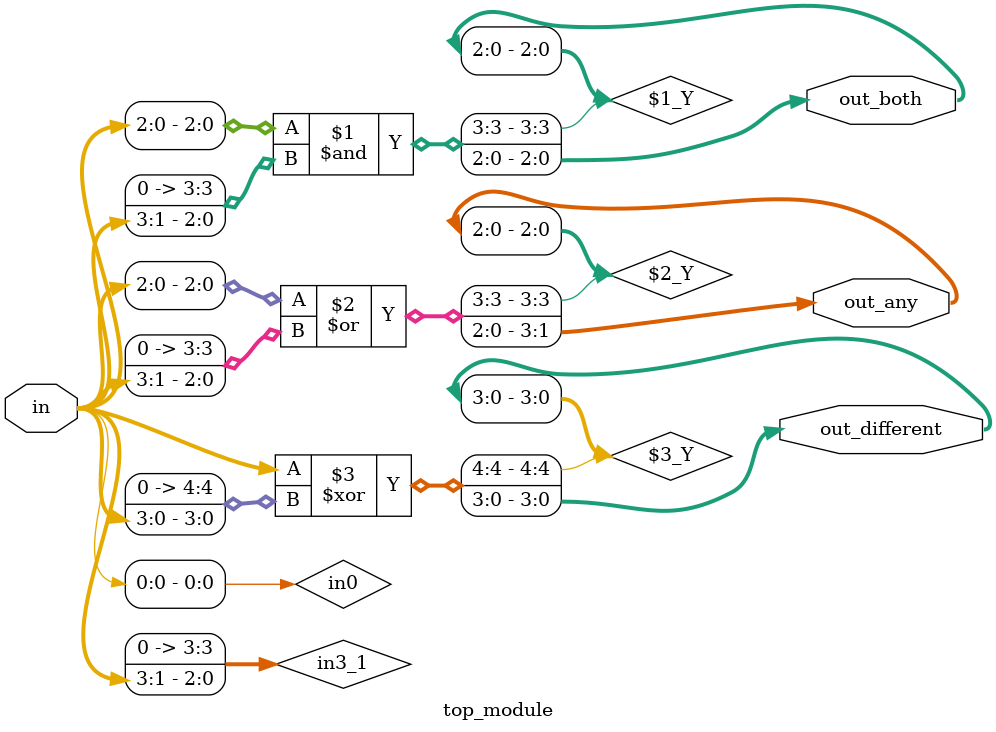
<source format=sv>
module top_module (
  input [3:0] in,
  output [2:0] out_both,
  output [3:1] out_any,
  output [3:0] out_different
);

  wire [3:0] in3_1 = in[3:1];
  wire in0 = in[0];
  
  assign out_both = in[2:0] & in3_1;
  assign out_any = in[2:0] | in3_1;
  assign out_different = in ^ {in3_1, in0};

endmodule

</source>
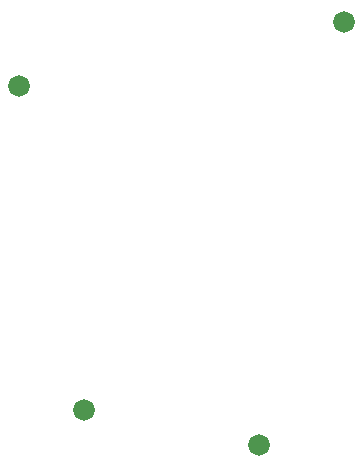
<source format=gbs>
G75*
%MOIN*%
%OFA0B0*%
%FSLAX24Y24*%
%IPPOS*%
%LPD*%
%AMOC8*
5,1,8,0,0,1.08239X$1,22.5*
%
%ADD10C,0.0720*%
D10*
X004570Y002495D03*
X010420Y001325D03*
X002420Y013295D03*
X013230Y015435D03*
M02*

</source>
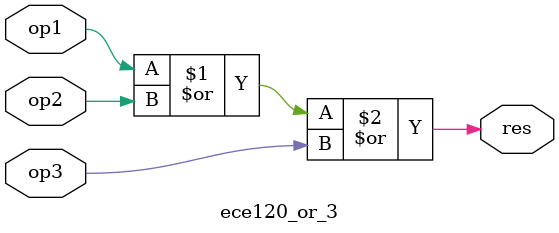
<source format=sv>
module ece120_or_3(
    input logic op1, op2, op3,
    output logic res
    );
    assign res = op1 | op2 | op3;
endmodule
</source>
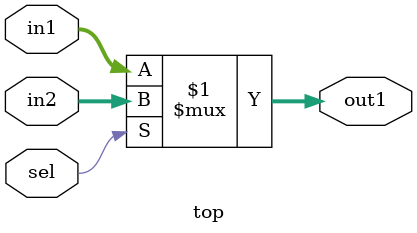
<source format=sv>
module top (
	input logic [3:0] in1,
	input logic [3:0] in2,
	input logic sel,
	output logic [3:0] out1
);

	assign out1 = sel ? in2 : in1;

endmodule



</source>
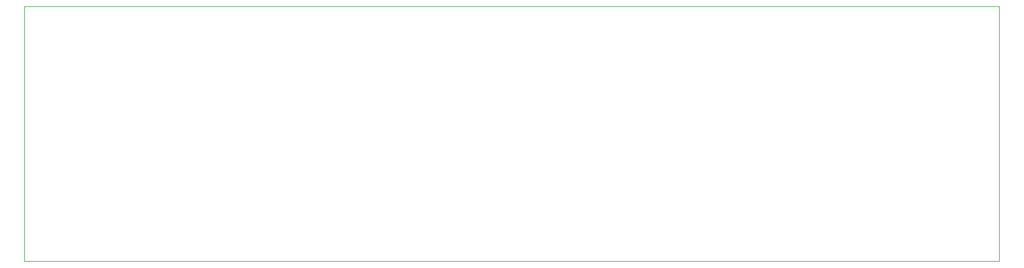
<source format=gm1>
G04 #@! TF.FileFunction,Profile,NP*
%FSLAX46Y46*%
G04 Gerber Fmt 4.6, Leading zero omitted, Abs format (unit mm)*
G04 Created by KiCad (PCBNEW (2015-08-28 BZR 6132)-product) date Tuesday, October 27, 2015 'PMt' 02:37:42 PM*
%MOMM*%
G01*
G04 APERTURE LIST*
%ADD10C,0.100000*%
%ADD11C,0.150000*%
G04 APERTURE END LIST*
D10*
D11*
X12700000Y-22860000D02*
X11430000Y-22860000D01*
X12700000Y-97790000D02*
X11430000Y-97790000D01*
X297180000Y-97790000D02*
X12700000Y-97790000D01*
X297180000Y-22860000D02*
X297180000Y-97790000D01*
X12700000Y-22860000D02*
X297180000Y-22860000D01*
X11430000Y-97790000D02*
X11430000Y-22860000D01*
M02*

</source>
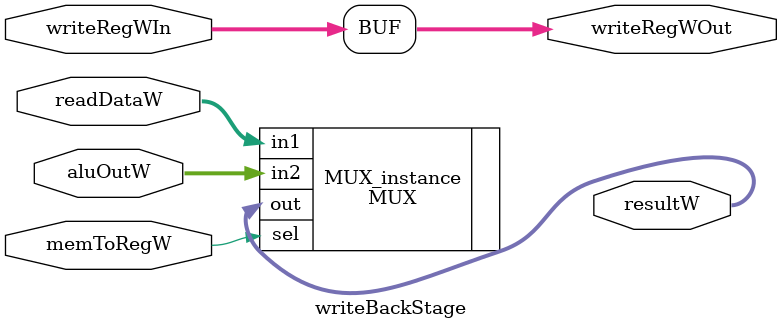
<source format=v>
module writeBackStage (
    output wire   [31:0]   resultW, 
    output wire   [4:0]    writeRegWOut,
    input  wire            memToRegW, 
    input  wire   [31:0]   readDataW,
    input  wire   [31:0]   aluOutW,
    input  wire   [4:0]    writeRegWIn    
);

assign writeRegWOut = writeRegWIn; 

MUX #(32) MUX_instance
(
    .out (resultW), 
    .in1 (readDataW), 
    .in2 (aluOutW), 
    .sel (memToRegW)
);

endmodule
</source>
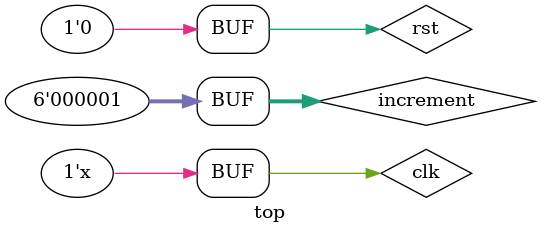
<source format=v>
`timescale 1ns/1ps
module top;

    parameter  DataSize = 32;
    parameter PCsize = 6;

    reg clk;
    reg rst;

    initial begin
        clk = 0;
        rst = 0;
    end

    wire [PCsize-1: 0] PC;
    wire [PCsize-1: 0] PC_next;
    wire [5:0] increment = 6'd1;

    always #5 clk = ~clk;

    wire [DataSize-1: 0] Instruction;
    wire [2:0] ALUop;
    wire RegWrite;
    wire [DataSize-1:0] WD;
    
    wire [DataSize-1:0] A;
    wire [DataSize-1:0] B;

    wire overflow;
    wire zero;
    wire [DataSize-1:0] result;

    assign WD = result;

    PC PC1 (.clk(clk),
            .rst(rst),
            .PC_next(PC_next),
            .PC(PC));

    Adder Adder1 (.clk(clk),
                .DataIn1(PC),
                .DataIn2(increment),
                .DataOut(PC_next));

    Control Control1 (.OpCode(Instruction[31:26]),
                    .Func(Instruction[5:0]),
                    .ALUOp(ALUop),
                    .RegWrite(RegWrite));

    InstructionMemory InstructionMemory1 (.ReadAddress(PC),
                                        .Instruction(Instruction));

    RegisterFile RegisterFile1 (.clk(clk),
                                .R1(Instruction[25:21]),
                                .R2(Instruction[20:16]),
                                .WR(Instruction[15:11]),
                                .WD(WD),
                                .RegWrite(RegWrite),
                                .RD1(A),
                                .RD2(B));

    ALU ALU1 (.A(A),
            .B(B),
            .ALUOp(ALUop),
            .overflow(overflow),
            .zero(zero),
            .result(result));

endmodule
</source>
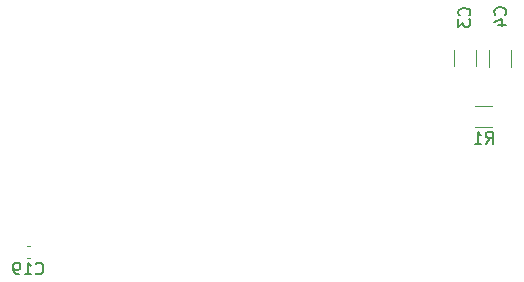
<source format=gbr>
G04 #@! TF.GenerationSoftware,KiCad,Pcbnew,(6.0.0)*
G04 #@! TF.CreationDate,2023-01-21T17:32:24+03:00*
G04 #@! TF.ProjectId,dspmodule,6473706d-6f64-4756-9c65-2e6b69636164,rev?*
G04 #@! TF.SameCoordinates,Original*
G04 #@! TF.FileFunction,Legend,Bot*
G04 #@! TF.FilePolarity,Positive*
%FSLAX46Y46*%
G04 Gerber Fmt 4.6, Leading zero omitted, Abs format (unit mm)*
G04 Created by KiCad (PCBNEW (6.0.0)) date 2023-01-21 17:32:24*
%MOMM*%
%LPD*%
G01*
G04 APERTURE LIST*
%ADD10C,0.150000*%
%ADD11C,0.120000*%
G04 APERTURE END LIST*
D10*
X216767142Y-98163333D02*
X216814761Y-98115714D01*
X216862380Y-97972857D01*
X216862380Y-97877619D01*
X216814761Y-97734761D01*
X216719523Y-97639523D01*
X216624285Y-97591904D01*
X216433809Y-97544285D01*
X216290952Y-97544285D01*
X216100476Y-97591904D01*
X216005238Y-97639523D01*
X215910000Y-97734761D01*
X215862380Y-97877619D01*
X215862380Y-97972857D01*
X215910000Y-98115714D01*
X215957619Y-98163333D01*
X215862380Y-98496666D02*
X215862380Y-99115714D01*
X216243333Y-98782380D01*
X216243333Y-98925238D01*
X216290952Y-99020476D01*
X216338571Y-99068095D01*
X216433809Y-99115714D01*
X216671904Y-99115714D01*
X216767142Y-99068095D01*
X216814761Y-99020476D01*
X216862380Y-98925238D01*
X216862380Y-98639523D01*
X216814761Y-98544285D01*
X216767142Y-98496666D01*
X219807142Y-98113333D02*
X219854761Y-98065714D01*
X219902380Y-97922857D01*
X219902380Y-97827619D01*
X219854761Y-97684761D01*
X219759523Y-97589523D01*
X219664285Y-97541904D01*
X219473809Y-97494285D01*
X219330952Y-97494285D01*
X219140476Y-97541904D01*
X219045238Y-97589523D01*
X218950000Y-97684761D01*
X218902380Y-97827619D01*
X218902380Y-97922857D01*
X218950000Y-98065714D01*
X218997619Y-98113333D01*
X219235714Y-98970476D02*
X219902380Y-98970476D01*
X218854761Y-98732380D02*
X219569047Y-98494285D01*
X219569047Y-99113333D01*
X218186666Y-109022380D02*
X218520000Y-108546190D01*
X218758095Y-109022380D02*
X218758095Y-108022380D01*
X218377142Y-108022380D01*
X218281904Y-108070000D01*
X218234285Y-108117619D01*
X218186666Y-108212857D01*
X218186666Y-108355714D01*
X218234285Y-108450952D01*
X218281904Y-108498571D01*
X218377142Y-108546190D01*
X218758095Y-108546190D01*
X217234285Y-109022380D02*
X217805714Y-109022380D01*
X217520000Y-109022380D02*
X217520000Y-108022380D01*
X217615238Y-108165238D01*
X217710476Y-108260476D01*
X217805714Y-108308095D01*
X180087857Y-120007142D02*
X180135476Y-120054761D01*
X180278333Y-120102380D01*
X180373571Y-120102380D01*
X180516428Y-120054761D01*
X180611666Y-119959523D01*
X180659285Y-119864285D01*
X180706904Y-119673809D01*
X180706904Y-119530952D01*
X180659285Y-119340476D01*
X180611666Y-119245238D01*
X180516428Y-119150000D01*
X180373571Y-119102380D01*
X180278333Y-119102380D01*
X180135476Y-119150000D01*
X180087857Y-119197619D01*
X179135476Y-120102380D02*
X179706904Y-120102380D01*
X179421190Y-120102380D02*
X179421190Y-119102380D01*
X179516428Y-119245238D01*
X179611666Y-119340476D01*
X179706904Y-119388095D01*
X178659285Y-120102380D02*
X178468809Y-120102380D01*
X178373571Y-120054761D01*
X178325952Y-120007142D01*
X178230714Y-119864285D01*
X178183095Y-119673809D01*
X178183095Y-119292857D01*
X178230714Y-119197619D01*
X178278333Y-119150000D01*
X178373571Y-119102380D01*
X178564047Y-119102380D01*
X178659285Y-119150000D01*
X178706904Y-119197619D01*
X178754523Y-119292857D01*
X178754523Y-119530952D01*
X178706904Y-119626190D01*
X178659285Y-119673809D01*
X178564047Y-119721428D01*
X178373571Y-119721428D01*
X178278333Y-119673809D01*
X178230714Y-119626190D01*
X178183095Y-119530952D01*
D11*
X215510000Y-101066248D02*
X215510000Y-102488752D01*
X217330000Y-101066248D02*
X217330000Y-102488752D01*
X218490000Y-101096248D02*
X218490000Y-102518752D01*
X220310000Y-101096248D02*
X220310000Y-102518752D01*
X217292936Y-105840000D02*
X218747064Y-105840000D01*
X217292936Y-107660000D02*
X218747064Y-107660000D01*
X179298733Y-117710000D02*
X179591267Y-117710000D01*
X179298733Y-118730000D02*
X179591267Y-118730000D01*
M02*

</source>
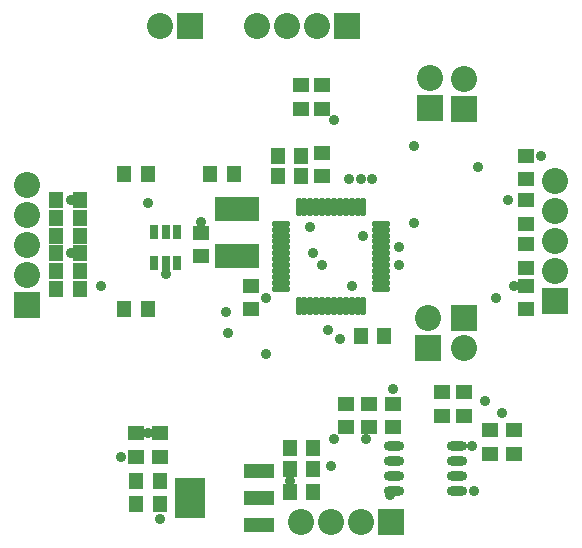
<source format=gts>
G04 Layer_Color=8388736*
%FSLAX25Y25*%
%MOIN*%
G70*
G01*
G75*
%ADD29R,0.05721X0.04737*%
%ADD30O,0.06312X0.01981*%
%ADD31O,0.01981X0.06312*%
%ADD32R,0.10249X0.13792*%
%ADD33R,0.10249X0.04737*%
%ADD34R,0.04737X0.05721*%
%ADD35R,0.03162X0.05131*%
G04:AMPARAMS|DCode=36|XSize=69.02mil|YSize=31.62mil|CornerRadius=15.81mil|HoleSize=0mil|Usage=FLASHONLY|Rotation=180.000|XOffset=0mil|YOffset=0mil|HoleType=Round|Shape=RoundedRectangle|*
%AMROUNDEDRECTD36*
21,1,0.06902,0.00000,0,0,180.0*
21,1,0.03740,0.03162,0,0,180.0*
1,1,0.03162,-0.01870,0.00000*
1,1,0.03162,0.01870,0.00000*
1,1,0.03162,0.01870,0.00000*
1,1,0.03162,-0.01870,0.00000*
%
%ADD36ROUNDEDRECTD36*%
%ADD37R,0.14973X0.07887*%
%ADD38R,0.08674X0.08674*%
%ADD39C,0.08674*%
%ADD40R,0.08674X0.08674*%
%ADD41C,0.03556*%
D29*
X150787Y49213D02*
D03*
Y41339D02*
D03*
X143307D02*
D03*
Y49213D02*
D03*
X103347Y143701D02*
D03*
Y151575D02*
D03*
X96457D02*
D03*
Y143701D02*
D03*
X62992Y102362D02*
D03*
Y94488D02*
D03*
X79724Y84646D02*
D03*
Y76772D02*
D03*
X103347Y128937D02*
D03*
Y121063D02*
D03*
X49213Y35433D02*
D03*
Y27559D02*
D03*
X41339Y35433D02*
D03*
Y27559D02*
D03*
X159449Y28543D02*
D03*
Y36417D02*
D03*
X111417Y45276D02*
D03*
Y37402D02*
D03*
X118898D02*
D03*
Y45276D02*
D03*
X126969Y37402D02*
D03*
Y45276D02*
D03*
X167323Y28543D02*
D03*
Y36417D02*
D03*
X171260Y76772D02*
D03*
Y84646D02*
D03*
Y98425D02*
D03*
Y90551D02*
D03*
Y127953D02*
D03*
Y120079D02*
D03*
Y105315D02*
D03*
Y113189D02*
D03*
D30*
X89764Y105315D02*
D03*
Y103347D02*
D03*
Y101378D02*
D03*
Y99410D02*
D03*
Y97441D02*
D03*
Y95472D02*
D03*
Y93504D02*
D03*
Y91535D02*
D03*
Y89567D02*
D03*
Y87598D02*
D03*
Y85630D02*
D03*
Y83661D02*
D03*
X122835D02*
D03*
Y85630D02*
D03*
Y87598D02*
D03*
Y89567D02*
D03*
Y91535D02*
D03*
Y93504D02*
D03*
Y95472D02*
D03*
Y97441D02*
D03*
Y99410D02*
D03*
Y101378D02*
D03*
Y103347D02*
D03*
Y105315D02*
D03*
D31*
X95472Y77953D02*
D03*
X97441D02*
D03*
X99410D02*
D03*
X101378D02*
D03*
X103347D02*
D03*
X105315D02*
D03*
X107283D02*
D03*
X109252D02*
D03*
X111221D02*
D03*
X113189D02*
D03*
X115157D02*
D03*
X117126D02*
D03*
Y111024D02*
D03*
X115157D02*
D03*
X113189D02*
D03*
X111221D02*
D03*
X109252D02*
D03*
X107283D02*
D03*
X105315D02*
D03*
X103347D02*
D03*
X101378D02*
D03*
X99410D02*
D03*
X97441D02*
D03*
X95472D02*
D03*
D32*
X59449Y13780D02*
D03*
D33*
X82284Y22835D02*
D03*
Y13780D02*
D03*
Y4724D02*
D03*
D34*
X73819Y122047D02*
D03*
X65945D02*
D03*
X22638Y107283D02*
D03*
X14764D02*
D03*
Y83661D02*
D03*
X22638D02*
D03*
Y89567D02*
D03*
X14764D02*
D03*
X22638Y95472D02*
D03*
X14764D02*
D03*
X22638Y101378D02*
D03*
X14764D02*
D03*
Y113189D02*
D03*
X22638D02*
D03*
X45276Y122047D02*
D03*
X37402D02*
D03*
Y76772D02*
D03*
X45276D02*
D03*
X116142Y67913D02*
D03*
X124016D02*
D03*
X96457Y121063D02*
D03*
X88583D02*
D03*
X96457Y127953D02*
D03*
X88583D02*
D03*
X92520Y30512D02*
D03*
X100394D02*
D03*
Y23622D02*
D03*
X92520D02*
D03*
X100394Y15748D02*
D03*
X92520D02*
D03*
X49213Y19685D02*
D03*
X41339D02*
D03*
Y11811D02*
D03*
X49213D02*
D03*
D35*
X54921Y102559D02*
D03*
X51181D02*
D03*
X47441D02*
D03*
Y92323D02*
D03*
X51181D02*
D03*
X54921D02*
D03*
D36*
X148425Y16122D02*
D03*
Y21122D02*
D03*
Y26122D02*
D03*
Y31122D02*
D03*
X127165D02*
D03*
Y26122D02*
D03*
Y21122D02*
D03*
Y16122D02*
D03*
D37*
X74803Y94488D02*
D03*
Y110236D02*
D03*
D38*
X150689Y143642D02*
D03*
X139272Y143799D02*
D03*
X4921Y78268D02*
D03*
X181102Y79409D02*
D03*
X150591Y73976D02*
D03*
X138779Y63976D02*
D03*
D39*
X150689Y153642D02*
D03*
X139272Y153799D02*
D03*
X4921Y98268D02*
D03*
Y88268D02*
D03*
Y108268D02*
D03*
Y118268D02*
D03*
X181102Y99410D02*
D03*
Y89410D02*
D03*
Y109409D02*
D03*
Y119409D02*
D03*
X150591Y63976D02*
D03*
X138779Y73976D02*
D03*
X49213Y171260D02*
D03*
X91535D02*
D03*
X101535D02*
D03*
X81535D02*
D03*
X106299Y5906D02*
D03*
X116299D02*
D03*
X96299D02*
D03*
D40*
X59213Y171260D02*
D03*
X111535D02*
D03*
X126299Y5906D02*
D03*
D41*
X155170Y124358D02*
D03*
X133858Y131102D02*
D03*
Y105512D02*
D03*
X107283Y139764D02*
D03*
X120079Y120079D02*
D03*
X112205Y120079D02*
D03*
X116142D02*
D03*
X106299Y24606D02*
D03*
X36417Y27559D02*
D03*
X45276Y35433D02*
D03*
X49213Y6890D02*
D03*
X45276Y112205D02*
D03*
X29528Y84646D02*
D03*
X176181Y127953D02*
D03*
X161417Y80709D02*
D03*
X84646Y62008D02*
D03*
X109252Y66929D02*
D03*
X105315Y69882D02*
D03*
X128937Y91535D02*
D03*
Y97441D02*
D03*
X117126Y101378D02*
D03*
X165354Y113189D02*
D03*
X100394Y95472D02*
D03*
X163386Y42323D02*
D03*
X126969Y50197D02*
D03*
X71850Y68898D02*
D03*
X71457Y75787D02*
D03*
X84646Y80709D02*
D03*
X62992Y105807D02*
D03*
X113189Y84646D02*
D03*
X99409Y104331D02*
D03*
X51181Y88583D02*
D03*
X19685Y95472D02*
D03*
Y113189D02*
D03*
X167323Y84646D02*
D03*
X118110Y33465D02*
D03*
X107283D02*
D03*
X157480Y46260D02*
D03*
X153169Y31122D02*
D03*
X125984Y14764D02*
D03*
X153917Y16122D02*
D03*
X92520Y19685D02*
D03*
X103347Y91535D02*
D03*
M02*

</source>
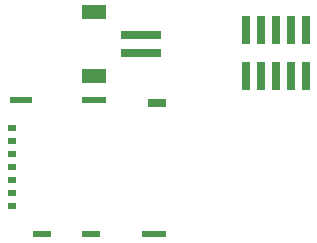
<source format=gbr>
G04 #@! TF.GenerationSoftware,KiCad,Pcbnew,(5.1.5)-3*
G04 #@! TF.CreationDate,2020-04-03T19:02:15-07:00*
G04 #@! TF.ProjectId,ShadowRunner,53686164-6f77-4527-956e-6e65722e6b69,rev?*
G04 #@! TF.SameCoordinates,Original*
G04 #@! TF.FileFunction,Paste,Bot*
G04 #@! TF.FilePolarity,Positive*
%FSLAX46Y46*%
G04 Gerber Fmt 4.6, Leading zero omitted, Abs format (unit mm)*
G04 Created by KiCad (PCBNEW (5.1.5)-3) date 2020-04-03 19:02:15*
%MOMM*%
%LPD*%
G04 APERTURE LIST*
%ADD10R,0.740000X2.400000*%
%ADD11R,0.750000X0.600000*%
%ADD12R,1.500000X0.700000*%
%ADD13R,2.000000X0.500000*%
%ADD14R,1.950000X0.500000*%
%ADD15R,1.600000X0.500000*%
%ADD16R,2.006600X1.193800*%
%ADD17R,3.505200X0.711200*%
G04 APERTURE END LIST*
D10*
X132610000Y-114225000D03*
X132610000Y-118125000D03*
X133880000Y-114225000D03*
X133880000Y-118125000D03*
X135150000Y-114225000D03*
X135150000Y-118125000D03*
X136420000Y-114225000D03*
X136420000Y-118125000D03*
X137690000Y-114225000D03*
X137690000Y-118125000D03*
D11*
X112830000Y-129100000D03*
X112830000Y-128000000D03*
X112830000Y-126900000D03*
X112830000Y-125800000D03*
X112830000Y-124700000D03*
X112830000Y-123600000D03*
X112830000Y-122500000D03*
D12*
X125107500Y-120420000D03*
D13*
X119752500Y-120092500D03*
D14*
X113632500Y-120087500D03*
D15*
X115360000Y-131490000D03*
X119560000Y-131490000D03*
D13*
X124860000Y-131490000D03*
D16*
X119772600Y-118100000D03*
X119772600Y-112700000D03*
D17*
X123772599Y-114650700D03*
X123772599Y-116149300D03*
M02*

</source>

**Aim of the task:** Copy all lines of the records that have the string "writeRegWOut" in them.

**Answer below:**
    output wire   [4:0]    writeRegWOut,
assign writeRegWOut = writeRegWIn; 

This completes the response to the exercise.